Check every line of the material below for the string "Newsletter", and return the ones that have it.

BEGIN

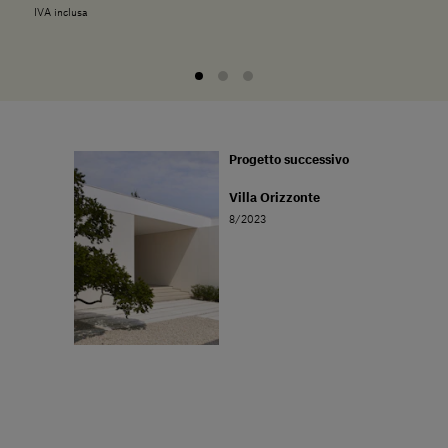
IVA inclusa
Progetto successivo
Villa Orizzonte
8/2023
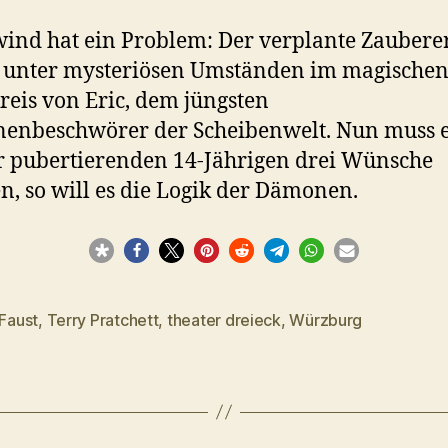
ind hat ein Problem: Der verplante Zaubere
 unter mysteriösen Umständen im magische
eis von Eric, dem jüngsten
enbeschwörer der Scheibenwelt. Nun muss 
 pubertierenden 14-Jährigen drei Wünsche
en, so will es die Logik der Dämonen.
Faust
,
Terry Pratchett
,
theater dreieck
,
Würzburg
rter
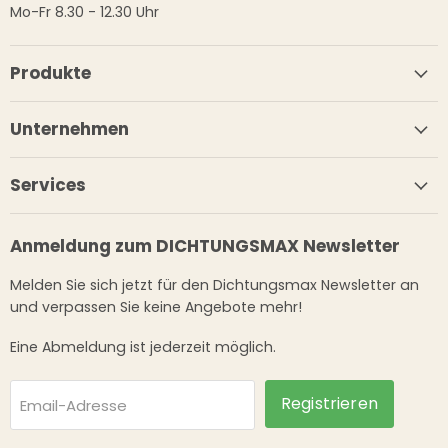
Mo-Fr 8.30 - 12.30 Uhr
Produkte
Unternehmen
Services
Anmeldung zum DICHTUNGSMAX Newsletter
Melden Sie sich jetzt für den Dichtungsmax Newsletter an
und verpassen Sie keine Angebote mehr!
Eine Abmeldung ist jederzeit möglich.
Registrieren
Email-Adresse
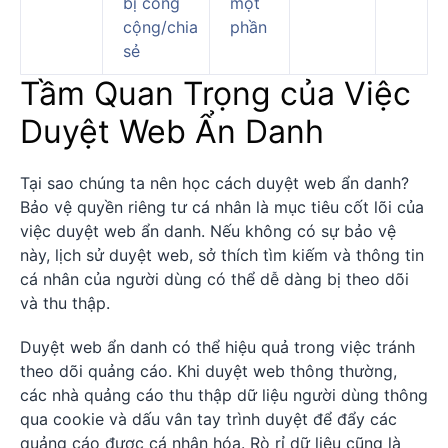
bị công
một
cộng/chia
phần
sẻ
Tầm Quan Trọng của Việc
Duyệt Web Ẩn Danh
Tại sao chúng ta nên học cách duyệt web ẩn danh?
Bảo vệ quyền riêng tư cá nhân là mục tiêu cốt lõi của
việc duyệt web ẩn danh. Nếu không có sự bảo vệ
này, lịch sử duyệt web, sở thích tìm kiếm và thông tin
cá nhân của người dùng có thể dễ dàng bị theo dõi
và thu thập.
Duyệt web ẩn danh có thể hiệu quả trong việc tránh
theo dõi quảng cáo. Khi duyệt web thông thường,
các nhà quảng cáo thu thập dữ liệu người dùng thông
qua cookie và dấu vân tay trình duyệt để đẩy các
quảng cáo được cá nhân hóa. Rò rỉ dữ liệu cũng là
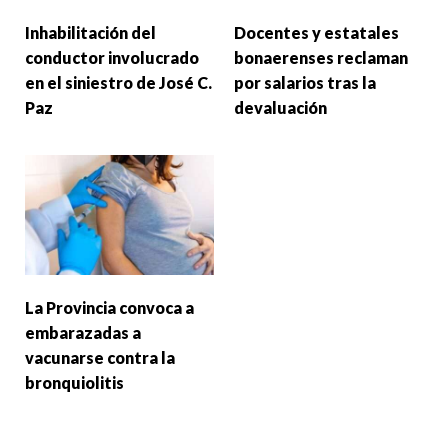
Inhabilitación del
Docentes y estatales
conductor involucrado
bonaerenses reclaman
en el siniestro de José C.
por salarios tras la
Paz
devaluación
La Provincia convoca a
embarazadas a
vacunarse contra la
bronquiolitis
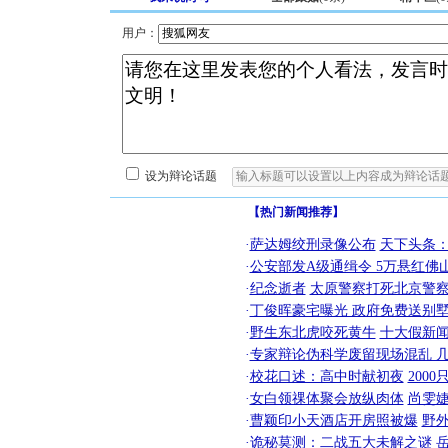
用户：
设为辩论话题
【热门新闻推荐】
·
萨达姆绞刑录像公布
天下头条
·
公安部发A级通缉令 5万悬红佛山
·
纪念逝者
太原警察打死北京警察
·
丁俊晖豪宅曝光 政府免费送别墅
·
野生东北虎咬死黄牛
十大假新
·
专家辩论伪科学废留现场混乱 几
·
校花口述：高中时献初夜
200
·
女白领祼体聚会放纵肉体
尚雯婕
·
曹颖印小天酒店开房照被爆
野
·
诡秘莫测：二战五大未解之谜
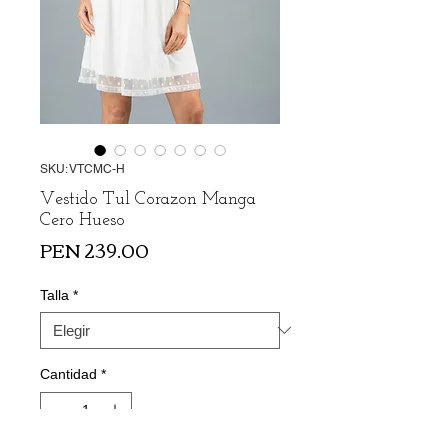
SKU: VTCMC-H
Vestido Tul Corazon Manga
Cero Hueso
Precio
PEN 239.00
Talla
*
Cantidad
*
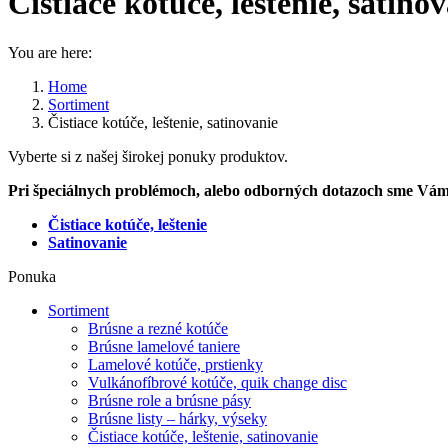
Čistiace kotúče, leštenie, satino
You are here:
Home
Sortiment
Čistiace kotúče, leštenie, satinovanie
Vyberte si z našej širokej ponuky produktov.
Pri špeciálnych problémoch, alebo odborných dotazoch sme Vám 
Čistiace kotúče, leštenie
Satinovanie
Ponuka
Sortiment
Brúsne a rezné kotúče
Brúsne lamelové taniere
Lamelové kotúče, prstienky
Vulkánofíbrové kotúče, quik change disc
Brúsne role a brúsne pásy
Brúsne listy – hárky, výseky
Čistiace kotúče, leštenie, satinovanie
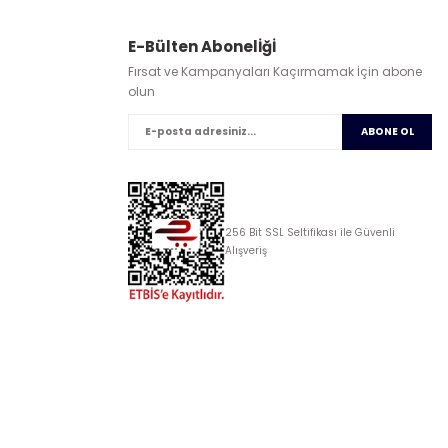
E-Bülten Abonelİğİ
Fırsat ve Kampanyaları Kaçırmamak İçin abone
olun
ABONE OL
256 Bit SSL Seltifikası ile Güvenli
Alışveriş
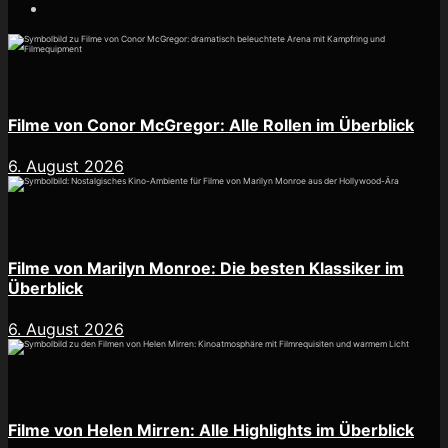
Filme von Conor McGregor: Alle Rollen im Überblick
6. August 2026
Filme von Marilyn Monroe: Die besten Klassiker im
Überblick
6. August 2026
Filme von Helen Mirren: Alle Highlights im Überblick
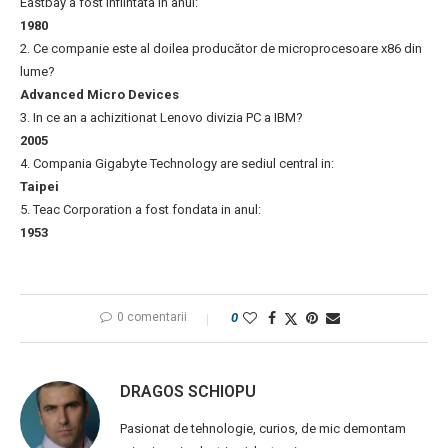
Eastbay a fost infiintata in anul:
1980
2. Ce companie este al doilea producător de microprocesoare x86 din
lume?
Advanced Micro Devices
3. In ce an a achizitionat Lenovo divizia PC a IBM?
2005
4. Compania Gigabyte Technology are sediul central in:
Taipei
5. Teac Corporation a fost fondata in anul:
1953
0 comentarii
0
DRAGOS SCHIOPU
Pasionat de tehnologie, curios, de mic demontam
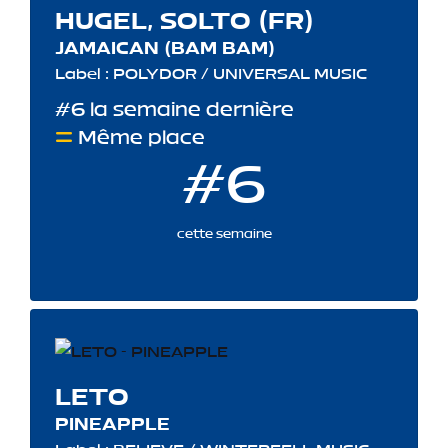
HUGEL, SOLTO (FR)
JAMAICAN (BAM BAM)
Label : POLYDOR / UNIVERSAL MUSIC
#6 la semaine dernière
Même place
#6
cette semaine
LETO
PINEAPPLE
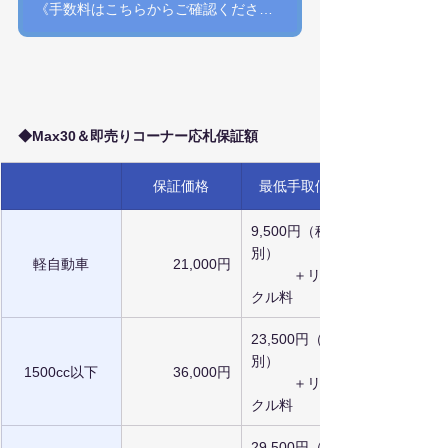
《手数料はこちらからご確認ください》
◆Max30＆即売りコーナー応札保証額
保証価格
最低手取価格
9,500円（税
別）
軽自動車
21,000円
　　　＋リサイ
クル料
23,500円（税
別）
1500cc以下
36,000円
　　　＋リサイ
クル料
29,500円（税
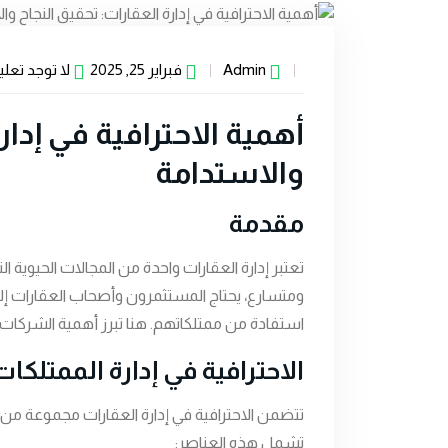
Admin
فبراير 25, 2025
لا توجد تعل
أهمية الاحترافية في إدار
والاستدامة
مقدمة
تعتبر إدارة العقارات واحدة من المجالات الحيوية ا
ومتسارع، يحتاج المستثمرون وأصحاب العقارات
استفادة من ممتلكاتهم. هنا تبرز أهمية الشركات 
الاحترافية في إدارة الممتلكات
تتضمن الاحترافية في إدارة العقارات مجموعة من ا
تشمل هذه العناصر:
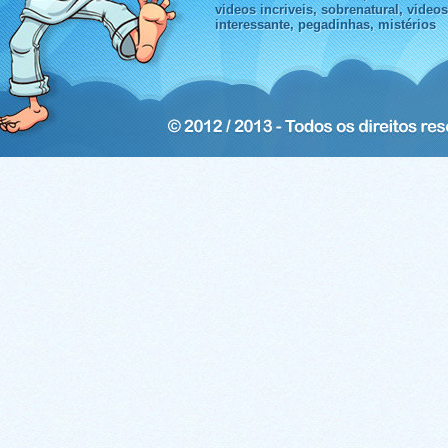
videos incriveis, sobrenatural, video
interessante, pegadinhas, mistérios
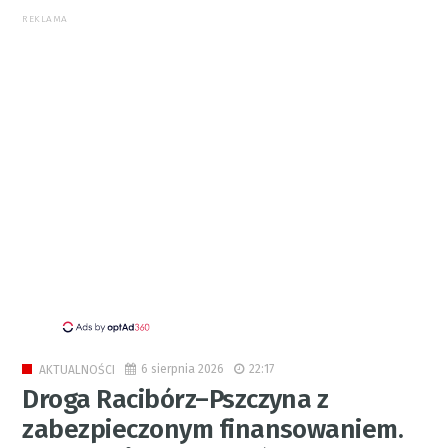
REKLAMA
6 sierpnia 2026
22:17
AKTUALNOŚCI
Droga Racibórz–Pszczyna z
zabezpieczonym finansowaniem.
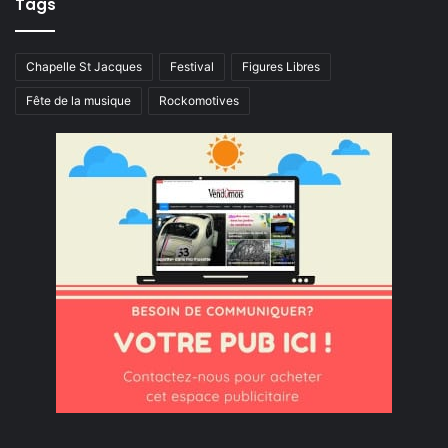
Tags
Chapelle St Jacques
Festival
Figures Libres
Fête de la musique
Rockomotives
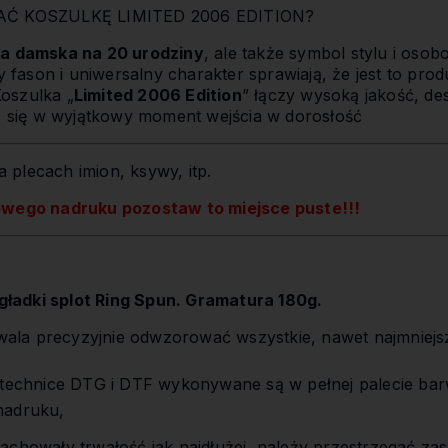
 KOSZULKĘ LIMITED 2006 EDITION?
ka damska na 20 urodziny
, ale także symbol stylu i osob
ason i uniwersalny charakter sprawiają, że jest to prod
Koszulka „
Limited 2006 Edition
” łączy wysoką jakość, de
ąc się w wyjątkowy moment wejścia w dorosłość
 plecach imion, ksywy, itp.
owego nadruku pozostaw to miejsce puste!!!
ładki splot Ring Spun. Gramatura 180g.
la precyzyjnie odwzorować wszystkie, nawet najmniejs
,
 technice DTG i DTF wykonywane są w pełnej palecie bar
nadruku,
achowały trwałość jak najdłużej, należy przestrzegać zas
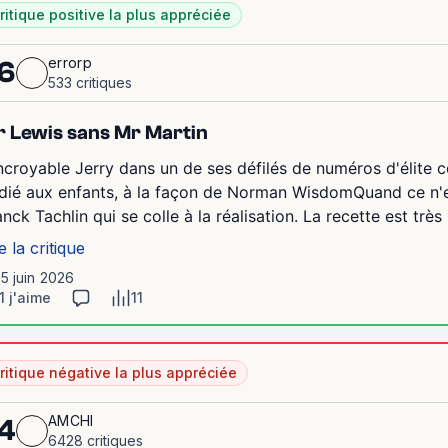
ritique positive la plus appréciée
errorp
6
533 critiques
 Lewis sans Mr Martin
incroyable Jerry dans un de ses défilés de numéros d'élite 
dié aux enfants, à la façon de Norman WisdomQuand ce n'es
anck Tachlin qui se colle à la réalisation. La recette est très
e la critique
15 juin 2026
1 j'aime
11
ritique négative la plus appréciée
AMCHI
4
6428 critiques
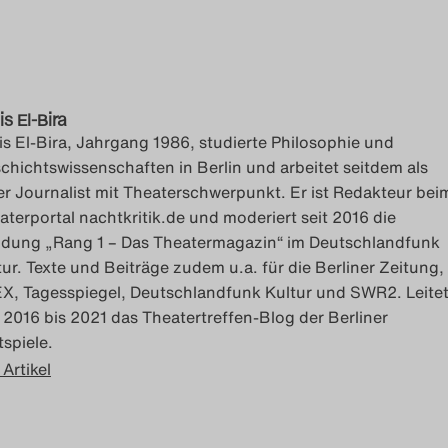
is El-Bira
is El-Bira, Jahrgang 1986, studierte Philosophie und
chichtswissenschaften in Berlin und arbeitet seitdem als
ier Journalist mit Theaterschwerpunkt. Er ist Redakteur bei
aterportal nachtkritik.de und moderiert seit 2016 die
dung „Rang 1 – Das Theatermagazin“ im Deutschlandfunk
tur. Texte und Beiträge zudem u.a. für die Berliner Zeitung,
X, Tagesspiegel, Deutschlandfunk Kultur und SWR2. Leite
 2016 bis 2021 das Theatertreffen-Blog der Berliner
tspiele.
 Artikel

END

- _SOLUTION_:
Anmeldung zum DICHTUNGSMAX Newsletter
Melden Sie sich jetzt für den Dichtungsmax Newsletter an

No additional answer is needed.